After the fall of Roe, the anti-abortion movement embraced a new goal: federal recognition of fetal personhood — an objective that, activists hope, would make state-level protections for abortion rights unconstitutional as a matter of federal law. But recognition of fetal personhood doesn’t seem realistic in the near term. Neither does passage of a new federal law prohibiting abortion from the moment of fertilization. That’s the other reason the Comstock Act remains so important to abortion opponents: They could enforce it as it never has been enforced, as a no-exceptions ban on abortion that Americans would never vote to enact.

This scenario becomes very plausible if Trump wins on Tuesday.

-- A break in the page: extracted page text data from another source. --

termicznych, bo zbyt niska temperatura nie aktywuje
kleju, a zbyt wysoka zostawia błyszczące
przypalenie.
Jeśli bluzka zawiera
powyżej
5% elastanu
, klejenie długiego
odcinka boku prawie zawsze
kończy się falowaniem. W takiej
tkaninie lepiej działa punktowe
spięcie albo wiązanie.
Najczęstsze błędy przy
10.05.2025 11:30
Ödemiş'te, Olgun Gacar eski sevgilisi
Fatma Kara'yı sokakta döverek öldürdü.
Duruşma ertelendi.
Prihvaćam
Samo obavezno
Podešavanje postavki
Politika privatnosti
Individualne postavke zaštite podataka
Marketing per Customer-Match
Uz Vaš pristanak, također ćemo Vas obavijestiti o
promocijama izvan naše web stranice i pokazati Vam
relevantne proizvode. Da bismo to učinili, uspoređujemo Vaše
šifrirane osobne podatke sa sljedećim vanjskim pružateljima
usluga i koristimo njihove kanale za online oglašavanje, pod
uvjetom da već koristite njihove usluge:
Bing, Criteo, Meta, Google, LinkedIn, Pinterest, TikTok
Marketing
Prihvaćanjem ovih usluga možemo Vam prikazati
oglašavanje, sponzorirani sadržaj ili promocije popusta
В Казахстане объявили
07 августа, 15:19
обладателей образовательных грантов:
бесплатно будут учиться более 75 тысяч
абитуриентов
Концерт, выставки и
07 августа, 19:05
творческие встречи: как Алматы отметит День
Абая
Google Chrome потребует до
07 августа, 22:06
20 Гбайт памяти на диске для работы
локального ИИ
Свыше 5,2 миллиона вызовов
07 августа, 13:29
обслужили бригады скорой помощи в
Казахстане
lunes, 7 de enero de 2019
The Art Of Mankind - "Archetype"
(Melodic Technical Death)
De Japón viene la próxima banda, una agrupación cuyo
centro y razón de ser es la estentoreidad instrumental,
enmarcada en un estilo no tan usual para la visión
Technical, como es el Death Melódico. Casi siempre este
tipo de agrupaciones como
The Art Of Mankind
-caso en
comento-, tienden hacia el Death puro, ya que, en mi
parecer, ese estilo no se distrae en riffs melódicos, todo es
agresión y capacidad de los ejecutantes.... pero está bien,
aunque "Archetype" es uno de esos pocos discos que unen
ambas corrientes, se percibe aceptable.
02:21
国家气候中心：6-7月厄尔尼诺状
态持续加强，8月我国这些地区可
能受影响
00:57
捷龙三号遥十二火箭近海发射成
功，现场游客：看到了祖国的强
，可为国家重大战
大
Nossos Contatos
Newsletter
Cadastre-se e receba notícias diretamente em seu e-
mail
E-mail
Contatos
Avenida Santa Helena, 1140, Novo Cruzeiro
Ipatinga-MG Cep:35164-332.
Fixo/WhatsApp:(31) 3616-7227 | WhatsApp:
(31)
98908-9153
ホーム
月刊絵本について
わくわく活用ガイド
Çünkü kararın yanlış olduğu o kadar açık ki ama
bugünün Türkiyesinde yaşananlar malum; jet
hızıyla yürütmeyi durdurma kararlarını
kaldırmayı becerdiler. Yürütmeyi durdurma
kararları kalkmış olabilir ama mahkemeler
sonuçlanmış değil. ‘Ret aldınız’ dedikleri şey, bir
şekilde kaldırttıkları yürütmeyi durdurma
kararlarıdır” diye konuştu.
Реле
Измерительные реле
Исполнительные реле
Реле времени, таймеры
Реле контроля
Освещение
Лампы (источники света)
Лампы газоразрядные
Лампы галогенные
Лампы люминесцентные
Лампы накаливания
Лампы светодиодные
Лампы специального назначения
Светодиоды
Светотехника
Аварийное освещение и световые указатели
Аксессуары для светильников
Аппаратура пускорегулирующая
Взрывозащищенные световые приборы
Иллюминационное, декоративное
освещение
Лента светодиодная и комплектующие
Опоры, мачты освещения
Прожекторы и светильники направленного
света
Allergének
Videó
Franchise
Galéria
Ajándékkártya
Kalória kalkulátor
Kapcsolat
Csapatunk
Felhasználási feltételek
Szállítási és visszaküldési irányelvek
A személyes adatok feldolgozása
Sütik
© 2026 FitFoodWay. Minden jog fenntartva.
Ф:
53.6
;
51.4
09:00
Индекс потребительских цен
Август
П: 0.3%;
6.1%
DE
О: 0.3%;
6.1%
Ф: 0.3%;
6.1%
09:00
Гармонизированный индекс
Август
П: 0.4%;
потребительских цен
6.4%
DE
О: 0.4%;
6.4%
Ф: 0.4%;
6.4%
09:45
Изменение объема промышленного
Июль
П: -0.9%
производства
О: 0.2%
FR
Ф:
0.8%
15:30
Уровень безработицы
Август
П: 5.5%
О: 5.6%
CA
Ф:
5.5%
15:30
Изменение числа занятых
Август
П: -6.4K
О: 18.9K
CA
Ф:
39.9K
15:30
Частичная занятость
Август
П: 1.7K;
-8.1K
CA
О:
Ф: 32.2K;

A Trump Department of Justice would probably start by enforcing the Comstock Act against companies that ship mifepristone or against so-called shield doctors in states that protect abortion providers who mail pills into states with abortion bans. But there is no reason to think it will stop there. The Comstock Act does not define the term “abortion,” and some anti-abortion advocates define common contraceptives, including emergency contraceptives, IUDs and the birth control pill, as abortifacients. And the statute’s language about obscenity reaches well beyond abortion to address a vague and broadly defined category of items “for indecent or immoral use” — language that could be applied to PrEP drugs for HIV prevention or medications used for in vitro fertilization or gender-affirming care.

Even if the suit from the state attorneys general ultimately fails, the Supreme Court’s conservative supermajority could easily defer to a Trump DOJ’s anti-abortion interpretation of the Comstock Act. Justices Samuel Alito and Clarence Thomas have already signaled that they may be willing to enforce the Comstock Act to operate as a no-exceptions ban.  

The latest challenge to mifepristone, like much of Project 2025, is a window into the agenda of the anti-abortion movement. Claims about the Comstock Act are already here and won’t vanish, no matter who wins the election. Just the same, this suit underscores the importance of the election for an anti-abortion movement that knows it cannot enact a new national ban in the face of fierce popular resistance to Roe’s demise.

Many decades ago, the Comstock Act was enforced through the prosecution of people who spoke out against it. The statute became a graveyard of First Amendment and Equal Protection violations. Reviving Comstock is anti-democratic for these reasons and more: Because abortion opponents want to use the statute to enforce meanings it never had and to criminalize access to health care in ways Americans past or present never have endorsed. But that’s the genius of the Comstock Act strategy. With Donald Trump in the White House, as far as abortion is concerned, it might not matter what voters want.